• _Brano di testo_:
%%

08 novembre 2009

La vita ai tempi del Muro, vi ricordate i due blocchi?

di Pierluigi Battista
L'avvento della Guerra fredda cambiò la geografia, le denominazioni delle nazioni, i modi di dire e definire intere aree del continente europeo. Milan Kundera, esule cecoslovacco in Francia, si disperava perché una parte viva e blasonata della Mitteleuropa era stata brutalmente ribattezzata «Europa dell’Est»: come se fosse stata tout court inglobata dall’Oriente. Churchill aveva tracciato una linea spartitoria geograficamente eccentrica, «da Stettino a Trieste », per definire la «cortina di ferro» che avrebbe rinchiuso la porzione d’Europa satellizzata dal comunismo sovietico. La «Germania» diventò duplice: «le Germanie». Si spostarono confini, il caleidoscopio etnico si cristallizzò nei blocchi statali scolpiti dalla volontà di Stalin. Il Muro di Berlino arriverà dopo, quando la Guerra fredda (geniale definizione coniata da Walter Lippman) imperversava già da quasi quindici anni. Ma della Guerra fredda il Muro ha rappresentato il simbolo visivo più efficace e tragicamente suggestivo. Spaccava il mondo in due, separava con la sua imponenza simbolica due pezzi dell’Europa che avevano avuto un destino opposto dopo la Seconda Guerra mondiale. La prima, quella occidentale, era passata dall’oppressione nazista alla democrazia. La seconda, quella «dell’Est», era passata da un’oppressione totalitaria a un’altra.

%%

Record del dataset:
%%

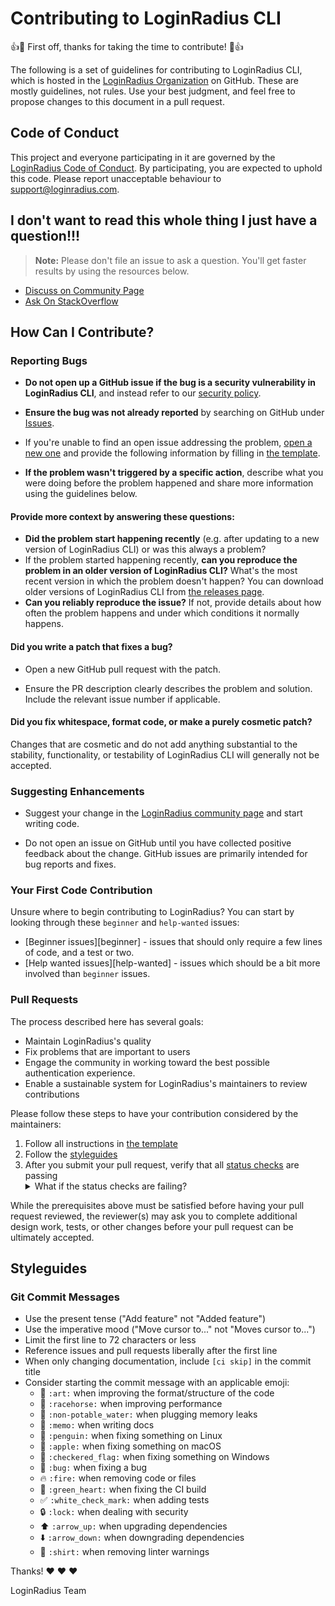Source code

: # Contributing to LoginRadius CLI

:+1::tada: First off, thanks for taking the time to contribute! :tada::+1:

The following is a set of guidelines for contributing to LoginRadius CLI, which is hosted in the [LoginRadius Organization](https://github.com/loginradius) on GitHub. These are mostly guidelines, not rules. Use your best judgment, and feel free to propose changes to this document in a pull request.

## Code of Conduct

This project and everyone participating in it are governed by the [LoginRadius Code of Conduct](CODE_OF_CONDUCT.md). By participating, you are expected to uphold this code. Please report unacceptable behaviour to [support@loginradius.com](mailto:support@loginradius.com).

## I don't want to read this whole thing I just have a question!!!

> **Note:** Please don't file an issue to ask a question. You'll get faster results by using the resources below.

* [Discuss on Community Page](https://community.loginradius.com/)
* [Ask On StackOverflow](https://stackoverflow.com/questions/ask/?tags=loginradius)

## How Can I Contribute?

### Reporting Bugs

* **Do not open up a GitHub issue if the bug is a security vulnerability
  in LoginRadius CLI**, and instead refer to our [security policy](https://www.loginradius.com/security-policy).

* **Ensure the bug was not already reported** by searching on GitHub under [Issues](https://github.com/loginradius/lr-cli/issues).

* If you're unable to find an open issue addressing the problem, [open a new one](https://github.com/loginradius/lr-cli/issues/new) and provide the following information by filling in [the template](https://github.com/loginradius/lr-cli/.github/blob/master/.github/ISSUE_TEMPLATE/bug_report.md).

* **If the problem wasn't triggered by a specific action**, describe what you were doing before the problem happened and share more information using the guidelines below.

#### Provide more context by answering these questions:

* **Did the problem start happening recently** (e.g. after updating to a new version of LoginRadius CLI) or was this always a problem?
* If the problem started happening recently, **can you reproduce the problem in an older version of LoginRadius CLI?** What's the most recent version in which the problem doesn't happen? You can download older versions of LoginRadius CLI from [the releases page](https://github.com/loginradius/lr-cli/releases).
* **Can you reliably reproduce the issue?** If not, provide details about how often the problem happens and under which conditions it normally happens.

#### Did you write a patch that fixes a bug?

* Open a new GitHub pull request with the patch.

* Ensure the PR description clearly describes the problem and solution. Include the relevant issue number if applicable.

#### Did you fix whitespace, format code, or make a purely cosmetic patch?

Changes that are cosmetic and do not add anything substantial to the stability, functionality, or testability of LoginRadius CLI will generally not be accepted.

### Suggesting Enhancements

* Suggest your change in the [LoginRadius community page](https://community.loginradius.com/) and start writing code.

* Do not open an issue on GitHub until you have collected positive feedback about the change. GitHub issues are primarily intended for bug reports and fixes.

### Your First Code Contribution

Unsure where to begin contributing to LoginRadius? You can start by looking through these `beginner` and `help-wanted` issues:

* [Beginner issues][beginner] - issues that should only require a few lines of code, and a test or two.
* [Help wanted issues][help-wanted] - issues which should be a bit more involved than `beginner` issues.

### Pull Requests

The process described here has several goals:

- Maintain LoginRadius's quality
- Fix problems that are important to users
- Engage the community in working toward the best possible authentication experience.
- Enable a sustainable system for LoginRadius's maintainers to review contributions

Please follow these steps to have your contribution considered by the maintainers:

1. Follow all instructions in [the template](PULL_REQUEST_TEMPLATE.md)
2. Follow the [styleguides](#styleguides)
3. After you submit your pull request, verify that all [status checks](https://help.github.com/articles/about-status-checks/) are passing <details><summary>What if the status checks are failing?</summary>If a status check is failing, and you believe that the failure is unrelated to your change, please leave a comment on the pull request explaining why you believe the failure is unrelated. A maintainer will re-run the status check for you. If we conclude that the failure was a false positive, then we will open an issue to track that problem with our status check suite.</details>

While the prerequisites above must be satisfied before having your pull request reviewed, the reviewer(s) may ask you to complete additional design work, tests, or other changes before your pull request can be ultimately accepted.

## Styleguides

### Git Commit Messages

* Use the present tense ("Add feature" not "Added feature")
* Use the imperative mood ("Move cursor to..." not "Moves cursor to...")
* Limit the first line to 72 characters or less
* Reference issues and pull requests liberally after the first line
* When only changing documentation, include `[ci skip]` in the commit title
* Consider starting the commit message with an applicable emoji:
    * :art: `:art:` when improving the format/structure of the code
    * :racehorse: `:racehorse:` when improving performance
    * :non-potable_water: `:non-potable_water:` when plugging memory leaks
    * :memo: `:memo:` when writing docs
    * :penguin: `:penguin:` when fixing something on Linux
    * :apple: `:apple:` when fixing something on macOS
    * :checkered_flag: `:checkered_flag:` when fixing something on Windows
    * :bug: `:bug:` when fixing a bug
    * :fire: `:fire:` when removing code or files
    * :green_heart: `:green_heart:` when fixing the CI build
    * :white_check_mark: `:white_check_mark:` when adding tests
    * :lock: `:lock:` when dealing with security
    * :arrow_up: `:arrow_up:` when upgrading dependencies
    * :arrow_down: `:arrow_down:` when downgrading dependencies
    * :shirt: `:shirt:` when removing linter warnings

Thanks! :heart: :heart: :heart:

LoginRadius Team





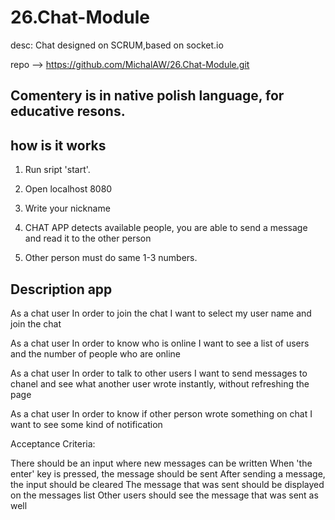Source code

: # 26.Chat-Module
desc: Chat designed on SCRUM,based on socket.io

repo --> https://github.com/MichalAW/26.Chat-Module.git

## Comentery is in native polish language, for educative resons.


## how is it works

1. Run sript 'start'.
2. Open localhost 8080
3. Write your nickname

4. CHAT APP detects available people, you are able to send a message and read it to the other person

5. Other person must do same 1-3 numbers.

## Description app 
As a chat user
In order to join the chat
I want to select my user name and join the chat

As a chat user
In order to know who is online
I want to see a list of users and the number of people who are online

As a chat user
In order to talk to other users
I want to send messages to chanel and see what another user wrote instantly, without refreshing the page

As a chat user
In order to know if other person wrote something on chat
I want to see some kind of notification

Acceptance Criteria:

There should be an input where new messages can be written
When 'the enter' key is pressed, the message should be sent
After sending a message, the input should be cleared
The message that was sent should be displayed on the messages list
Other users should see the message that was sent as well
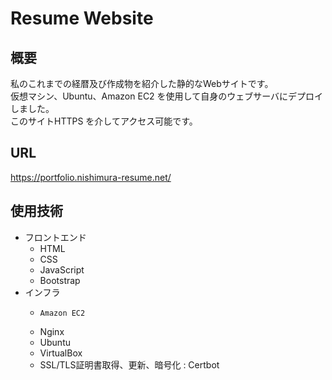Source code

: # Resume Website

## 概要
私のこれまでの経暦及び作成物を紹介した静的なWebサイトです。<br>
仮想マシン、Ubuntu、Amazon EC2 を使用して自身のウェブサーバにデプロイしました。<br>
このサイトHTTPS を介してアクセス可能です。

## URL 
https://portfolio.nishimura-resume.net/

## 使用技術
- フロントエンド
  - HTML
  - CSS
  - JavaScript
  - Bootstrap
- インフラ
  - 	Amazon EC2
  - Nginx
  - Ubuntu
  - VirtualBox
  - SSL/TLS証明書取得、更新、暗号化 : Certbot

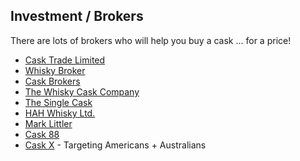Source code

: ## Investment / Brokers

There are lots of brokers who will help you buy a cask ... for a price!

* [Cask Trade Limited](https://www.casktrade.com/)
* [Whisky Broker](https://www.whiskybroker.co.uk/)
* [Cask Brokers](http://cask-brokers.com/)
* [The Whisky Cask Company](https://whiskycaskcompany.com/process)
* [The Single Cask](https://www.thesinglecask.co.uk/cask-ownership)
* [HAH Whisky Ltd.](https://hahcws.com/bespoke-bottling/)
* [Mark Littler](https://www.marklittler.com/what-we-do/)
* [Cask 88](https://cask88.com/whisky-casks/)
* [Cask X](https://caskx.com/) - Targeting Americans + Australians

%%

• _Obiettivo dell'esercizio_:
Puoi proseguire l'articolo sul Muro di Berlino e la Guerra fredda, riprendendo subito dopo la sua ultima frase?

• _Risultato dell'esercizio_:
Negli oltre quarant’anni di Guerra fredda, gli europei hanno avuto storie molto diverse: anche per questo, stentano a riconoscersi in un retaggio comune. Si dice che in quel periodo l’Europa non ha mai avuto guerre «calde». Ma a Budapest nel 1956 e a Praga nel 1968 si sono visti i carri armati stranieri per le strade, il «fraterno» intervento delle truppe del Patto di Varsavia che stringeva in un unico cappio l’Unione Sovietica e le «democrazie popolari» dell’Ungheria, della Cecoslovacchia, della Polonia, della Romania, della Bulgaria. Chi voleva svincolarsi dal cappio diventava «ipso facto» un nemico, come la Jugoslavia di Tito. Si dice che la Guerra fredda, malgrado le sue brutture e le sue nefandezze, abbia comunque assicurato un lungo periodo di stabilità di pace in Europa. Dipende dai punti di vista. È vero che la deterrenza atomica ha impedito che il conflitto «freddo» tra le due superpotenze si infiammasse in un conflitto «caldo» e potenzialmente distruttivo per l’intera umanità. Ma è anche vero che la logica inesorabile della Guerra fredda esportò la Guerra vera e propria fuori dai confini europei.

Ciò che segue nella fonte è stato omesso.